WHAT THE EXERCISE ASKS: Search the listing below for the string "distribution", then copy every line it appears in.

PROVIDED DATA:

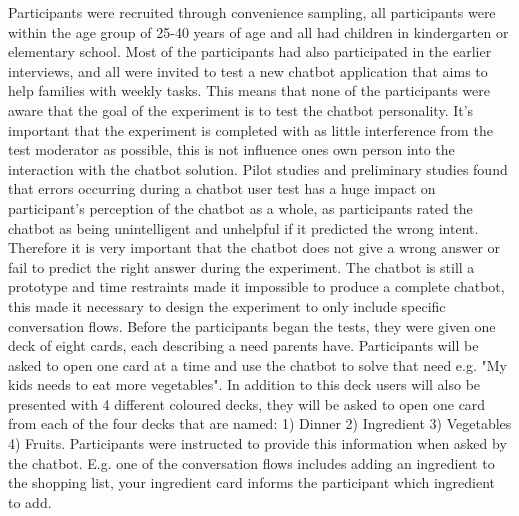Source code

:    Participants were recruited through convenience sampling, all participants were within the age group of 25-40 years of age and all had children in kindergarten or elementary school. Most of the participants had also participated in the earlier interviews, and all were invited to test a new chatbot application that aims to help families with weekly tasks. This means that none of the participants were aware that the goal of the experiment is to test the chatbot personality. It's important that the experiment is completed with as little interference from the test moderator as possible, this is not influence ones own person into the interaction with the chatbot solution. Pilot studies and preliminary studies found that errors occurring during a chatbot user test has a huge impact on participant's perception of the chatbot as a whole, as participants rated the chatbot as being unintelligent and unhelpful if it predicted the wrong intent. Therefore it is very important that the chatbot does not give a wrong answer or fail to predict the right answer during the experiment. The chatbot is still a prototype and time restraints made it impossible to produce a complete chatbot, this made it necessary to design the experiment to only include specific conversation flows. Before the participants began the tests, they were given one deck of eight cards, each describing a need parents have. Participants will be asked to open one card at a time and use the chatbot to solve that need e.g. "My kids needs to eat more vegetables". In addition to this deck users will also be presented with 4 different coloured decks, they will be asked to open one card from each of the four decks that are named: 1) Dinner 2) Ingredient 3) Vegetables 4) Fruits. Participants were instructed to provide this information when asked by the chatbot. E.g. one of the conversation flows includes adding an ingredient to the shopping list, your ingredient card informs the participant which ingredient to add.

==

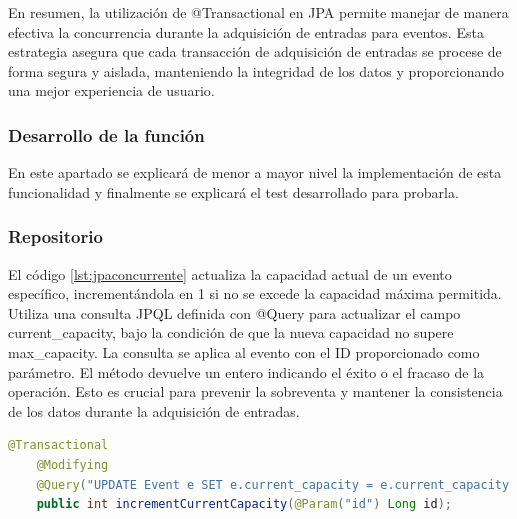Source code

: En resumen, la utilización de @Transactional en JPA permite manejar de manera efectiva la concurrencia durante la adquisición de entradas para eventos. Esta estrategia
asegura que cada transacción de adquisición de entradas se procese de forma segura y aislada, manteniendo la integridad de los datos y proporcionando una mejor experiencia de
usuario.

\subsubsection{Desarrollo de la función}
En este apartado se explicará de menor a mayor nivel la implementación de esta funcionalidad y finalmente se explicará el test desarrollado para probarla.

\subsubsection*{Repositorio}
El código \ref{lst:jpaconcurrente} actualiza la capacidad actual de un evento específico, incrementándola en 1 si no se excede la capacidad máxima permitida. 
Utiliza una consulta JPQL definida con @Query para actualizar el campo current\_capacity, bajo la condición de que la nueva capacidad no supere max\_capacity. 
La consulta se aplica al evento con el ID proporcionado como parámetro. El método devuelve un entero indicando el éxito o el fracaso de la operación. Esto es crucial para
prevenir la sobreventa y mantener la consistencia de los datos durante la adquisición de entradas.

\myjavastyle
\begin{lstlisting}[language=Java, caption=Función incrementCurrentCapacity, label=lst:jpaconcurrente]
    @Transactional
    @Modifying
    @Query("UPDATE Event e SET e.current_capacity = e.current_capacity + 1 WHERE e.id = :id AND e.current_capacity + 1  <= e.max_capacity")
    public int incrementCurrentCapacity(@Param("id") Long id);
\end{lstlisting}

--

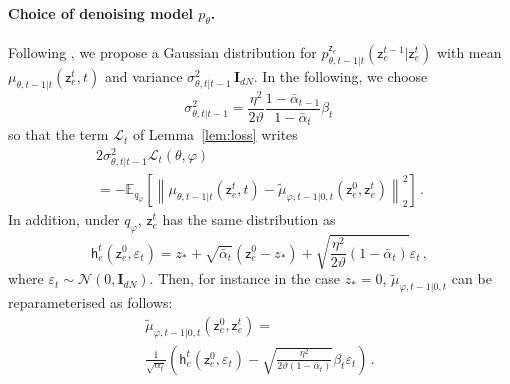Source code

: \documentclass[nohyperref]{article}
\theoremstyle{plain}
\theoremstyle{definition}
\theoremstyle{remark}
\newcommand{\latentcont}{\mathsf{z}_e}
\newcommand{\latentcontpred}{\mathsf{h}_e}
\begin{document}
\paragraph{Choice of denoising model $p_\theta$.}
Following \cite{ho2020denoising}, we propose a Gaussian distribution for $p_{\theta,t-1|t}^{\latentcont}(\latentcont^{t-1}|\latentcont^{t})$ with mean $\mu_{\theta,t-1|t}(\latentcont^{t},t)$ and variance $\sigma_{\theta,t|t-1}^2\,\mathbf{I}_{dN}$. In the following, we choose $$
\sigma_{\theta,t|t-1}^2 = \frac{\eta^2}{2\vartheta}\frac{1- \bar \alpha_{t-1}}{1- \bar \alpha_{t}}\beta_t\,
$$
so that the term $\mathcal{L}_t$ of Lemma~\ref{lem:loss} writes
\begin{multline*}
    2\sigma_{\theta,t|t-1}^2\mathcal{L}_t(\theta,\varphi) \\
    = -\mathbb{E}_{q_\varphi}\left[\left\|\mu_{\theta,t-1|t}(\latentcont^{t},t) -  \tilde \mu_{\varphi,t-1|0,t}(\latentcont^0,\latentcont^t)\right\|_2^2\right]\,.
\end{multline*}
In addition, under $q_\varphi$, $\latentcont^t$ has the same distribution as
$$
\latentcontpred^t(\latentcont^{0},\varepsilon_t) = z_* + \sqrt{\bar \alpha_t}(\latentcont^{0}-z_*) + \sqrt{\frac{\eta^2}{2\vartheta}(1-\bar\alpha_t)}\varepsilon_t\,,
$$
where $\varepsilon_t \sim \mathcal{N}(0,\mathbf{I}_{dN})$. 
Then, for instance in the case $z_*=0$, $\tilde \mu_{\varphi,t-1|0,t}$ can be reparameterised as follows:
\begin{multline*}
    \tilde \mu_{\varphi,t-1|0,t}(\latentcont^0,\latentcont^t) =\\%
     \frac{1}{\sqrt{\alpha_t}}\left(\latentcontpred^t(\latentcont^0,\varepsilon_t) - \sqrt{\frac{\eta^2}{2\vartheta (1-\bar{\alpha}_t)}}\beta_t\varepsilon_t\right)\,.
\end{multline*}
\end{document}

RESPONSE TO THE TASK:
Following \cite{ho2020denoising}, we propose a Gaussian distribution for $p_{\theta,t-1|t}^{\latentcont}(\latentcont^{t-1}|\latentcont^{t})$ with mean $\mu_{\theta,t-1|t}(\latentcont^{t},t)$ and variance $\sigma_{\theta,t|t-1}^2\,\mathbf{I}_{dN}$. In the following, we choose $$
In addition, under $q_\varphi$, $\latentcont^t$ has the same distribution as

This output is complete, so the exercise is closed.